Stop and Train with Bernard. I cannot stress this enough. The moment you finish Train Hard, Fight Easy, stay in Rattay. Spend three in-game days just sparring. Learn the "Master Strike." Without it, the mid-to-late game quests on this list will be a nightmare of getting parried into oblivion.

Learn to Read. Seriously. Go to Uzhitz and find the Scribe. Being illiterate makes several main quests significantly harder. You’ll be staring at "The Die is Cast" wondering why you can't understand the documents you just stole.

Keep an Eye on the Clock. Several quests in the Kingdom Come Deliverance main quest list are time-sensitive. If someone says "meet me at dawn," and you show up three days later, don't be surprised if the quest has failed or moved on without you. This applies heavily to the Neuhof investigation and the plague in Merhojed.

The beauty of this game isn't in completing the list; it's in the struggle to get through it. You aren't just checking off boxes; you're carving out a life in a world that doesn't particularly care if you live or die.

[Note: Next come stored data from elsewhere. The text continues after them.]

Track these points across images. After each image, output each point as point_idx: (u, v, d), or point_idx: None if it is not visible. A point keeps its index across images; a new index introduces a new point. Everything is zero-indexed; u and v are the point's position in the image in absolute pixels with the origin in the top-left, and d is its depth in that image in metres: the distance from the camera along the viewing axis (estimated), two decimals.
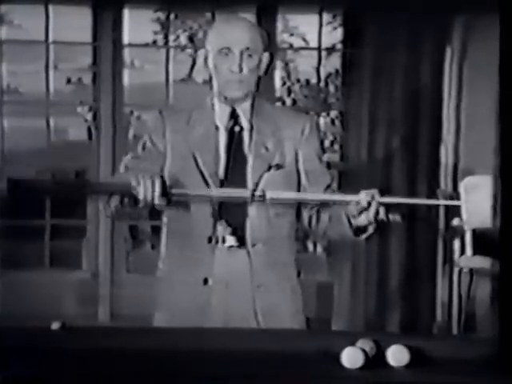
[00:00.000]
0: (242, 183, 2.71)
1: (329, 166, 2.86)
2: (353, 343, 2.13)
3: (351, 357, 2.07)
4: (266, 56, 2.74)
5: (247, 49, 2.68)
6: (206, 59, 2.75)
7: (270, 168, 2.73)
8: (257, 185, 2.70)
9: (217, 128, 2.76)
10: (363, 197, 2.57)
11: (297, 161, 2.78)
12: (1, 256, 5.19)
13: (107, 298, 5.24)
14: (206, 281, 2.74)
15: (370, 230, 2.66)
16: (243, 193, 2.66)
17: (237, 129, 2.75)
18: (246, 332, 2.51)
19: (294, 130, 2.77)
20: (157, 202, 2.54)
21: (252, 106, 2.77)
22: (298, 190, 2.78)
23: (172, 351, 2.22)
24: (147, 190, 2.51)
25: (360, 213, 2.59)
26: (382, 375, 2.06)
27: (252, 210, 2.71)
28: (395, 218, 2.69)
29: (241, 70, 2.68)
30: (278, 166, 2.74)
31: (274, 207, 2.72)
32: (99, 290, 5.24)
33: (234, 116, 2.76)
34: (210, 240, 2.73)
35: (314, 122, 2.82)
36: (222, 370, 2.09)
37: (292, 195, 2.75)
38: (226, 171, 2.73)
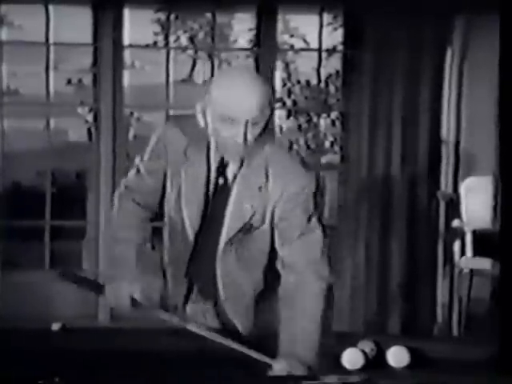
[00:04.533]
0: (217, 236, 2.52)
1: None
2: (353, 344, 2.12)
3: (352, 358, 2.07)
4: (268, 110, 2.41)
5: (254, 119, 2.34)
6: (204, 113, 2.41)
7: (244, 229, 2.49)
8: (230, 239, 2.50)
9: (209, 169, 2.50)
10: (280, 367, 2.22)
11: (273, 218, 2.48)
12: (1, 256, 5.19)
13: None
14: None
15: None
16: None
17: (221, 181, 2.50)
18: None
19: (281, 189, 2.45)
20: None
21: (246, 153, 2.43)
22: (272, 245, 2.51)
23: (172, 351, 2.22)
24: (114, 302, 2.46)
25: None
26: (382, 376, 2.06)
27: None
28: None
29: (245, 139, 2.35)
30: (253, 228, 2.50)
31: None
32: None
33: (222, 164, 2.48)
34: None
35: (310, 185, 2.47)
36: (223, 371, 2.09)
37: (214, 336, 2.41)
38: (204, 220, 2.53)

To handle the questline effectively, focus on your maintenance. Keep your armor repaired using kits to save money, always carry "Saviour Schnapps" (or use the exit-save feature), and never enter a main story beat with less than 50% energy. The game loves to throw long, unskippable cutscenes followed by immediate combat at you. If you're tired and hungry when the "Siege" begins, you're going to have a bad time.

Go to Rattay, grab a mace (it's better against plate armor anyway), and try to stay alive. That’s the real main quest.